The facts of Rabot and Briggs
    1. In Rabot the claimant suffered whiplash injuries, soft tissue injuries to the cervical spine and lumbo-sacral area (tariff injuries) together with soft tissue injuries to both knees (non-tariff injuries). On 22 July 2021 a claim was commenced by means of a small claims notification form (“SCNF”) on the Official Injury Claim portal (“OIC”) which enables represented and unrepresented claimants to process and settle RTA related personal injury claims valued at no more than £5,000. Where the parties in such claims have been unable to achieve resolution, CPR PD 27B sets out the procedure to be followed. The relevant evidence will be contained in a Court Pack. In respect of a quantum only case with no uplift requested, PD 27B 3.7(3) states that: “The purpose of the Court Pack is to provide in one set of documents all the facts and evidence on which both parties intend to rely….”.
    1. A medical report prepared on behalf of the claimant was included in the Court Pack. It identified the nature and duration of the injuries as being: injury to the cervical spine, resolution 8 to 10 months; injuries to the lumbo-sacral area, resolution 8 to 10 months; injuries to both knees, resolution 4 to 5 months; travel anxiety, resolution within 3 months. The claimant also experienced difficulty in a number of activities.
    1. At the quantum only hearing before District Judge Hennessy (“the Judge”) the tariff award was assessed to be £1,390 and the non-tariff award to be £2,500, an overall figure of £3,890. Following the guidance of Pitchford LJ in Sadler, the Judge added the two figures and then “stepped back” in order to reach a final figure by making an appropriate deduction. The Judge identified the clear overlap between the injuries based upon the medical evidence and noted that in terms of loss of amenity there was nothing that could be attributed to the knee injuries alone. The ‘overall award’ was assessed to be £3,100.
Briggs
    1. The claimant suffered soft tissue injuries to the neck, upper and lower back (tariff injuries) and to the left elbow, knee and the hips (non-tariff injuries). His claim proceeded through the OIC. The injuries to the hips, chest and elbow resolved respectively within 1, 2 and 3 months. Resolution of further injuries was: the neck, 9 months; the knee, 6 months; the upper and lower back, 9 months. The claimant, a taxi driver, lost 4 days work.
    1. At the quantum only hearing before the same judge the Court Pack included the court valuation form, the claimant’s list of losses, evidence to support the claim, a medical report and other documents. The Judge identified her approach as being that applied in Rabot namely:
(a) determine what each injury is;
(b) value each injury in accordance with whatever scheme/regime is appropriate;
(c) add them and then step back exercising the type of judicial discretion that judges have been doing over many years;
(d) reach a final figure by making an appropriate deduction (if any).
    1. The Judge stated that the reduction has to be from the non-tariff amount given that the tariff valuation is fixed. She accepted that the overlap represented an overlap in PSLA recognised within each award. The judge noted that the majority of the pain, suffering and limited loss of amenity appeared to flow from the whiplash injury.
  1. The Judge assessed the tariff award to be £840, the non-tariff award to be £3,000 and reduced the latter figure by £1,040 to recognise the “clear overlap on the basis of the medical evidence”. She made a total award of £2,800.

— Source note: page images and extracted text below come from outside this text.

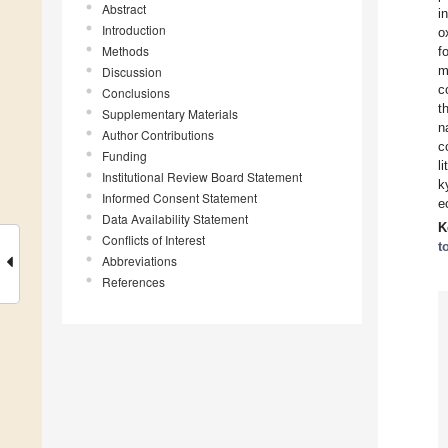
Abstract
i
Introduction
o
Methods
f
m
Discussion
c
Conclusions
t
Supplementary Materials
n
Author Contributions
c
Funding
l
Institutional Review Board Statement
k
Informed Consent Statement
e
Data Availability Statement
K
Conflicts of Interest
t
Abbreviations
References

    1. As to the cross appeals: I am unable to find that the deduction made by the judge in Rabot was wrong in principle or unreasonable. Accordingly, and subject to the views of the Master of the Rolls and Stuart-Smith LJ, I would dismiss the cross appeal in Rabot.
  1. In Briggs the judge’s adjustment resulted in a total figure which was lower than the assessment for the non-tariff injury. Given the fact that the tariff award was lower than an award assessed pursuant to common law principles, I regard the adjustment as too great. In my view a reduction of £340 to the non-tariff award, giving a total award of £3,500 would represent appropriate compensation for the injuries sustained. To this extent, and subject to the views of the Master of the Rolls and Stuart-Smith LJ, I would allow the cross appeal in Briggs.